In keeping with the order, NYISO intends to discontinue compensation to voltage support service (VSS) suppliers for reactive power within the standard range. 

“NYISO is also proposing to continue compensation for suppliers that offer voltage support outside the standard power factor range, with compensation being based on demonstrated capability using existing VSS testing and payment procedures,” Myott said.  

The ISO also proposes to define the standard range of 0.95 leading to 0.95 lagging, which is industry standard. 

Suppliers who want to participate will be subject to the same VSS capability testing rules and procedures that exist. The penalty structure for VSS program participants will be retained. Performance failures within the standard range for suppliers who do not participate in the new program will not be subject to penalties but may be reviewed under the tariff for a market violation. 

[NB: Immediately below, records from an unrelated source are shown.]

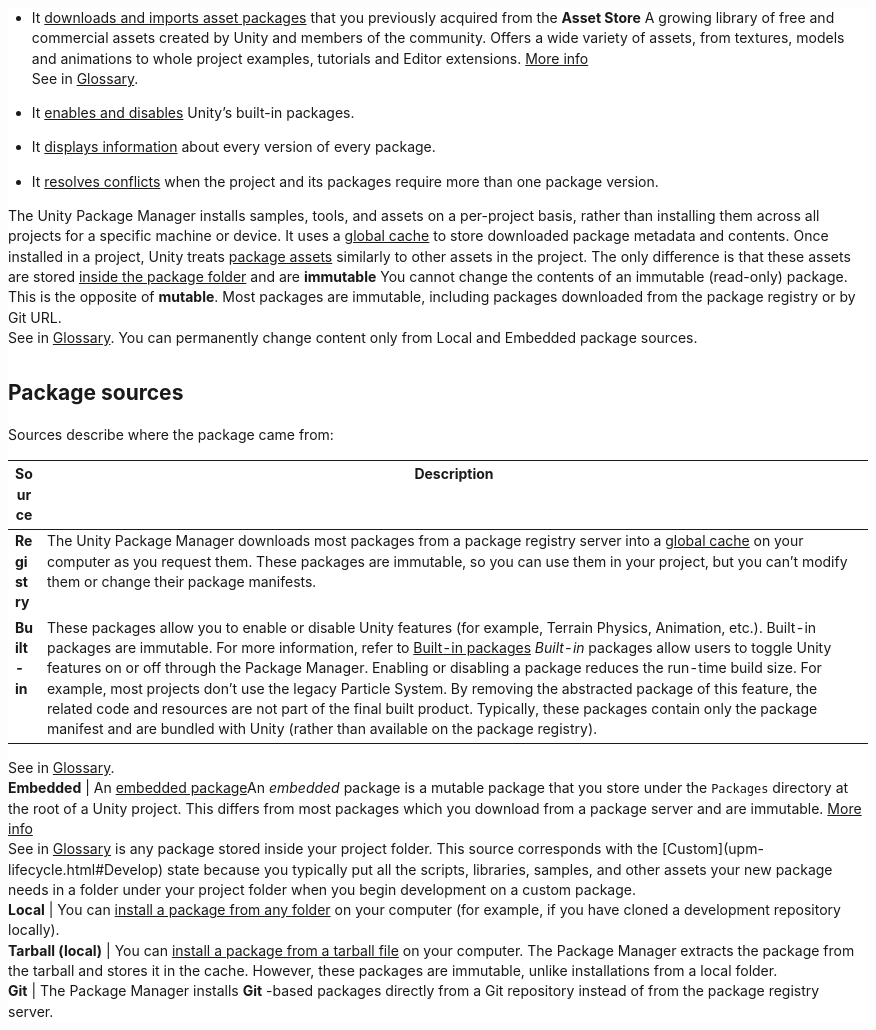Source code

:   * It [downloads and imports asset packages](upm-ui-import.html) that you previously acquired from the **Asset Store** A growing library of free and commercial assets created by Unity and members of the community. Offers a wide variety of assets, from textures, models and animations to whole project examples, tutorials and Editor extensions. [More info](AssetStore.html)  
See in [Glossary](Glossary.html#AssetStore).

  * It [enables and disables](upm-ui-disable.html) Unity’s built-in packages.
  * It [displays information](upm-ui-details.html) about every version of every package.
  * It [resolves conflicts](upm-conflicts.html) when the project and its packages require more than one package version.

The Unity Package Manager installs samples, tools, and assets on a per-project
basis, rather than installing them across all projects for a specific machine
or device. It uses a [global cache](upm-cache.html) to store downloaded
package metadata and contents. Once installed in a project, Unity treats
[package assets](upm-assets.html) similarly to other assets in the project.
The only difference is that these assets are stored [inside the package
folder](upm-assets.html) and are **immutable** You cannot change the contents
of an immutable (read-only) package. This is the opposite of **mutable**. Most
packages are immutable, including packages downloaded from the package
registry or by Git URL.  
See in [Glossary](Glossary.html#Immutable). You can permanently change content
only from Local and Embedded package sources.

## Package sources

Sources describe where the package came from:

**Source** | **Description**  
---|---  
**Registry** | The Unity Package Manager downloads most packages from a package registry server into a [global cache](upm-cache.html) on your computer as you request them. These packages are immutable, so you can use them in your project, but you can’t modify them or change their package manifests.  
**Built-in** | These packages allow you to enable or disable Unity features (for example, Terrain Physics, Animation, etc.). Built-in packages are immutable. For more information, refer to [Built-in packages](pack-build.html) _Built-in_ packages allow users to toggle Unity features on or off through the Package Manager. Enabling or disabling a package reduces the run-time build size. For example, most projects don’t use the legacy Particle System. By removing the abstracted package of this feature, the related code and resources are not part of the final built product. Typically, these packages contain only the package manifest and are bundled with Unity (rather than available on the package registry).  
See in [Glossary](Glossary.html#Built-inpackage).  
**Embedded** | An [embedded package](upm-embed.html)An _embedded_ package is a mutable package that you store under the `Packages` directory at the root of a Unity project. This differs from most packages which you download from a package server and are immutable. [More info](upm-concepts.html#Embedded)  
See in [Glossary](Glossary.html#Embeddedpackage) is any package stored inside
your project folder. This source corresponds with the [Custom](upm-
lifecycle.html#Develop) state because you typically put all the scripts,
libraries, samples, and other assets your new package needs in a folder under
your project folder when you begin development on a custom package.  
**Local** | You can [install a package from any folder](upm-ui-local.html) on your computer (for example, if you have cloned a development repository locally).  
**Tarball (local)** | You can [install a package from a tarball file](upm-ui-tarball.html) on your computer. The Package Manager extracts the package from the tarball and stores it in the cache. However, these packages are immutable, unlike installations from a local folder.  
**Git** | The Package Manager installs **Git** -based packages directly from a Git repository instead of from the package registry server.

The new VSS program will be integrated into the capacity market through an adder to account for VSS revenues for each peaking plant technology. The adder’s value will be determined formulaically based on the Rate Schedule 2 compensation structure. This will come into effect on May 1 to align with the 2026/27 capability year. 

Several stakeholders asked to be allowed to review the tariff revisions necessitated by these changes before NYISO submitted its compliance filing, which is due March 28. The ISO stated they would return to the working group if necessary for more feedback.